Memory Model#

_images/memory_model-1PPD.png

An Intel® SHMEM program consists of data objects that are private to each PE and data objects that are remotely accessible by all PEs. Private data objects are stored in the local host memory of a given PE or in the device memory of the device local to the PE, and private objects cannot be accessed by other PEs via ishmem routines. Private data objects on the host follow the memory model of C/C++ and private data objects on the device follow the SYCL device memory model (see SYCL device memory model).

Remotely accessible objects, however, can be accessed by remote PEs using ishmem routines within SYCL device kernels. Remotely accessible data objects are called Symmetric Data Objects. Each symmetric data object has a corresponding object with the same name, type, and size on all PEs where that object is accessible via the Intel® SHMEM API.

In Intel® SHMEM, global and static C++ variables are remotely accessible only by using ishmem routines that are callable from the host (this kind of data object must not be defined in a dynamic shared object). On the other hand, C++ data allocated by the memory management routines (Section Memory Management) are remotely accessible by using ishmem APIs that are callable from either the host or the device.

The ishmem dynamic memory allocation routines (e.g., ishmem_malloc) allow collective allocation of Symmetric Data Objects on a special memory region called the Symmetric Heap. The Symmetric Heap is created during the execution of a program at a memory location determined by the implementation. The Symmetric Heap may reside in different memory regions on different PEs. The memory model diagram shows an example of the Intel® SHMEM memory layout, illustrating the location of remotely accessible symmetric objects and private data objects.

Pointers to Symmetric Objects#

Symmetric data objects are referenced in ishmem routines through the local pointer to the desired remotely accessible object. The address contained in this pointer is referred to as a symmetric address. Every symmetric address is also a local address that is valid for direct memory access; however, not all local addresses are symmetric. Manipulation of symmetric addresses passed to ishmem routines - including pointer arithmetic, array indexing, and access of structure or union members - are permitted as long as the resulting local pointer remains within the same symmetric allocation or object. Symmetric addresses are only valid at the PE where they were generated; using a symmetric address generated by a different PE for direct memory access or as an argument to a ishmem routine results in undefined behavior.

Symmetric addresses provided to typed ishmem interfaces must be naturally aligned based on their type and any requirements of the underlying architecture.

The DPC++/SYCL programming model supports Unified Shared Memory between host and GPU. In that model, memory can be host, device, or shared. In Intel® SHMEM, the symmetric heap is in device memory and is not accessible from the host by loads and stores, but SYCL routines such as sycl::queue::memcpy() may be used. SYCL host Memory may be allocated by sycl::malloc_host() and is accesible using loads and stores in both host and device kernel code. SYCL kernels generally do not have access to host global and static objects.

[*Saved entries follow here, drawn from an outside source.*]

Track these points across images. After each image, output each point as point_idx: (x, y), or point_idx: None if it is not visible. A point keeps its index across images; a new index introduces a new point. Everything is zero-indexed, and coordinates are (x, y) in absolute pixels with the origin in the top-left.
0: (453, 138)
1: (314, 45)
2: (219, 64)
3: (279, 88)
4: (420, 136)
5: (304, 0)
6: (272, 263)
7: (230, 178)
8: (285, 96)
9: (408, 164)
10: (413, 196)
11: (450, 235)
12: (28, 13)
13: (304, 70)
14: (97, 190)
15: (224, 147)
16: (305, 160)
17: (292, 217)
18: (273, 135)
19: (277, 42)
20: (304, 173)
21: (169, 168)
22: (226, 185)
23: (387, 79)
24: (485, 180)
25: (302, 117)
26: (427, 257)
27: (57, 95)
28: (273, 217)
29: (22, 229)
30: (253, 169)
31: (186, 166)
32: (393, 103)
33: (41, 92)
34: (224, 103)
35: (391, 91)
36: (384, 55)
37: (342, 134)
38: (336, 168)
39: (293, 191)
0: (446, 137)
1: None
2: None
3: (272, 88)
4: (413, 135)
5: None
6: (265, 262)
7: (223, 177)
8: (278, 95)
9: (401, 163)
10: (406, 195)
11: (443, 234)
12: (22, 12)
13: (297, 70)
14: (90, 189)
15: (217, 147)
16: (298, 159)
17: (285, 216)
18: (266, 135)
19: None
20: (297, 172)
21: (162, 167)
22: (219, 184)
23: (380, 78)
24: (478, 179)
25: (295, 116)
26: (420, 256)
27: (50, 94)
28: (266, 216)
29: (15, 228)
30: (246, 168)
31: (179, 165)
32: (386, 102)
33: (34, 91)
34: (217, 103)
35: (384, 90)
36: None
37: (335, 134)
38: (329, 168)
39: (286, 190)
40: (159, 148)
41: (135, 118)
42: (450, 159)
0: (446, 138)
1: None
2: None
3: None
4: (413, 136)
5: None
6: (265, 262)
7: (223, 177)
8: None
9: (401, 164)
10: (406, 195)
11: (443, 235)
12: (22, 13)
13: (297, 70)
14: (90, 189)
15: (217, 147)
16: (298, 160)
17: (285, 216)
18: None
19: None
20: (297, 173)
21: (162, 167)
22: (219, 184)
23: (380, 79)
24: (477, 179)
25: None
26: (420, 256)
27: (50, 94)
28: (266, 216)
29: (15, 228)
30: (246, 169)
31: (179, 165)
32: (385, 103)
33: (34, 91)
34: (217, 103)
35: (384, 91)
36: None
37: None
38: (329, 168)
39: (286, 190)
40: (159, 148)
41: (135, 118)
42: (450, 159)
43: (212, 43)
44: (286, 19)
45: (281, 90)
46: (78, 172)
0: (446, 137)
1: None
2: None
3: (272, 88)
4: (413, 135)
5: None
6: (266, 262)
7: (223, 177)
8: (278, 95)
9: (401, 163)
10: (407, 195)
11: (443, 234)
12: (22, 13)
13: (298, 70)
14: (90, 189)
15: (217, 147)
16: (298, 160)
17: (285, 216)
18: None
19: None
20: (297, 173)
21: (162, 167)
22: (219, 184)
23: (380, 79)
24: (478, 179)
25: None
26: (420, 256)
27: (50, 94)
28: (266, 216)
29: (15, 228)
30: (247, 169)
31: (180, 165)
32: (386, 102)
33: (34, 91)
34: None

Intel® SHMEM augments the DPC++/SYCL memory model to some degree, in that host-initiated operations can reference objects in the symmetric heap on the same or other PEs, even though device memory is not accessible by loads and stores. Host-initiated operations can also refer to global and static objects on the same or other PEs. Device-initiated operations may only reference objects in the symmetric heap.

The ishmem_ptr routine allows the programmer to obtain a local pointer to a remotely accessible object at a specified PE if load-store access is possible. For Intel® \(\text{X}^e\) Link fabric connected GPUs, ishmem_ptr may return a valid address for direct access to symmetric heap objects that are accessible via the \(\text{X}^e\) Link fabric. ishmem_ptr called on the host will generally not return a valid address for a symmetric heap object even on the same PE. A pointer returned by ishmem_optr is valid for direct memory access; however, providing this address as an argument of an ishmem routine that requires a symmetric address results in undefined behavior.

Atomicity Guarantees#

Intel® SHMEM contains a number of routines that perform atomic operations on symmetric data objects, which are defined in the Atomic Memory Operations section. The atomic routines guarantee that concurrent accesses by any of these routines to the same location, using the same datatype (specified in the Standard AMO Types and Extended AMO Types tables) will be exclusive. Exclusivity is also guaranteed when the target PE performs a wait or test operation on the same location and with the same datatype as one or more atomic operations.

Intel® SHMEM atomic operations do not guarantee exclusivity in the following scenarios, all of which result in undefined behavior.

  1. When concurrent accesses to the same location are performed using ishmem atomic routines using different datatypes.

  2. When atomic and non-atomic ishmem routines are used to access the same location concurrently.

  3. When ishmem atomic routines and non-ishmem operations (e.g., load, store, or other atomic operations) are used to access the same location concurrently.